Daniela Thomas tem um escopo a tratar nessa narrativa, parece querer abranger uma certa fúria intrínseca ao brasileiro ou a sua formação, toda já entendida hoje como errada num nível de aberração, mas a base de seu entendimento parece perdido e empilhado. Daniela não se furta a apenas um grupo ou um enfoque, ela quer olhar para lados demais, e a impressão que se tem ao final da projeção é que não apenas há um duelo de propósitos em cada personagem ou microcosmos que ela planta ali, como também um excesso de foco. Não há uma base de ponto de partida, isso em si nem se apresenta como um problema. Mas o filme parece pegar uns tipos pelo início a largar na próxima esquina, já outros parecem não ter essa mesma base mas têm um desfecho, e no outro tanto nem início nem fim. Poderia ser uma estratégia para um filme-coral, mas Vazante não se apresenta nem se forma como tal, logo ideias são apresentadas e abandonadas. Não há um conjunto, nem de apresentação de narrativa nem de mote que perpasse tantas sub-historias. Fica tudo com um aspecto vago, e negativo por isso.

Depois de anos colaborando com Walter Salles e Felipe Hirsch em seus longas e como diretora de arte de peças premiadas, Daniela está fora da zona de conforto, e visivelmente desconfortável.
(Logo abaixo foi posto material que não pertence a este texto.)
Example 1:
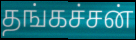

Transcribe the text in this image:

தங்கச்சன்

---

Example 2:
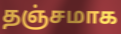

Talvez fosse responsável pelo artístico do todo, talvez esse projeto precisasse de um esboço mais largo de trabalho, talvez uma série de TV, talvez uma (excelente?) novela global. O caso é que não há voz para tamanha dissonância, e a incomunicabilidade que existe entre o líder africano feito escravo e a maior parte do seu universo não retrata apenas uma falta de comunicação do próprio filme, mas isso se espalha pelos setores de produção e principalmente roteiro, que não conseguem traçar um plano de abordagem conjunta para tantos sentimentos. A montagem tenta criar elipses e fazer um trabalho dito diferenciado, mas o roteiro parece falhar em fornecer dados concretos que abram um leque de possibilidades para a produção, que segue gritando para muitas direções não necessariamente afins ou convergentes; algumas coisas se encaixam, outras ficam no vácuo.

Nada disso consegue contaminar a área visual de Vazante. A fotografia em acertado preto e branco nunca esconde o espetacular figurino e a bela direção de arte, pelo contrário, há aí uma prova de congregação de ideias que o roteiro não conseguiu traduzir. Seja na câmera estática, seja na velocidade de uma fuga, é a luz inebriante de um sol escurecido que transforma todo aquele ambiente em pesar. O elenco como um todo também constrói muito bem o quadro geral, mas se Fabrício Boliveira não consegue sobreviver ao pior rascunho de personagem da produção, um agrônomo transformado em capitão do mato no estertor da histeria, a premiada Jai Baptista faz o extremo oposto em outro ponto, uma mulher escravizada por todos que passaram por ela, brancos e negros, e que transforma seu olhar num grito de desespero prestes a externar.

É estranho observar o quadro desfeito que é Vazante, porque deve ser um dos projetos recentes que mais tinham torcida e certeza quanto ao resultado final; ele é a prova viva de que não existe final enquanto não for apresentado o mesmo. Com tanto a consertar e costurar, o longa de Daniela Thomas nem consegue ser o Frankenstein que nesse momento era melhor ser, nem o objeto de estudo de um tempo que se destinou. É uma colcha de retalhos feita de outra, que consegue acertar somente no que não era responsabilidade direta de Daniela Thomas, o que talvez prove de que ela deveria acima de tudo aqui ter mantido seu esquema de co-direção, para salvar todas as áreas que ela não conseguiu, e eram cruciais.